Saved data entries
Segment Open
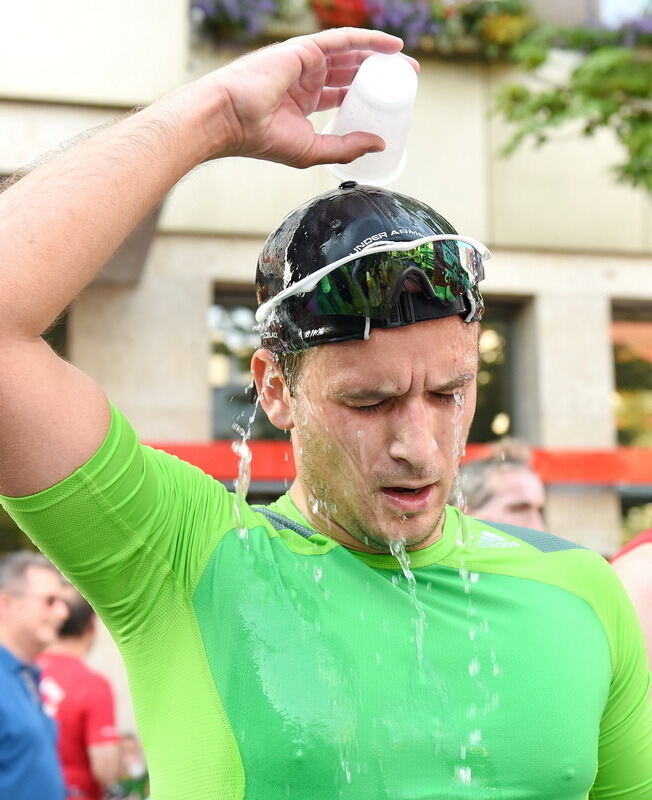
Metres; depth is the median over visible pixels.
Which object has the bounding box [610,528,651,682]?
person
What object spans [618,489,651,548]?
window
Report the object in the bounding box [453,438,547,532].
man
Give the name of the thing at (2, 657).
man
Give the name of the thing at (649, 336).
window
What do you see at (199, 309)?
building
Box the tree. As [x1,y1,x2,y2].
[489,23,651,192]
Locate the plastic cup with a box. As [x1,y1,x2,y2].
[323,55,417,186]
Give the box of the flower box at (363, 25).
[189,0,530,57]
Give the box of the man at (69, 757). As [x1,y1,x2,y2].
[34,581,124,799]
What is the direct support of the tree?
on the ground
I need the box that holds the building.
[1,0,651,740]
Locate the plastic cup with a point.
(387, 106)
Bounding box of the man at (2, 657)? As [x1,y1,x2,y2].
[0,551,67,799]
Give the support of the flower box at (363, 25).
attached to the building
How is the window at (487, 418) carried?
in the building
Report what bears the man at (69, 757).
on the ground
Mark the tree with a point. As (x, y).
(587, 129)
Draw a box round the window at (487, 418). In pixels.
[470,295,536,442]
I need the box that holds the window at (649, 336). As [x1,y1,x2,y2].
[609,298,651,446]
Segment Closed
TASK DESCRIPTION -
Taking the line that contains "Report what bears the man at (69, 757)." as the first, reproduce every line through the end of the entries exactly.

SOLUTION FOR THIS EXERCISE -
Report what bears the man at (69, 757).
on the ground
Mark the tree with a point. As (x, y).
(587, 129)
Draw a box round the window at (487, 418). In pixels.
[470,295,536,442]
I need the box that holds the window at (649, 336). As [x1,y1,x2,y2].
[609,298,651,446]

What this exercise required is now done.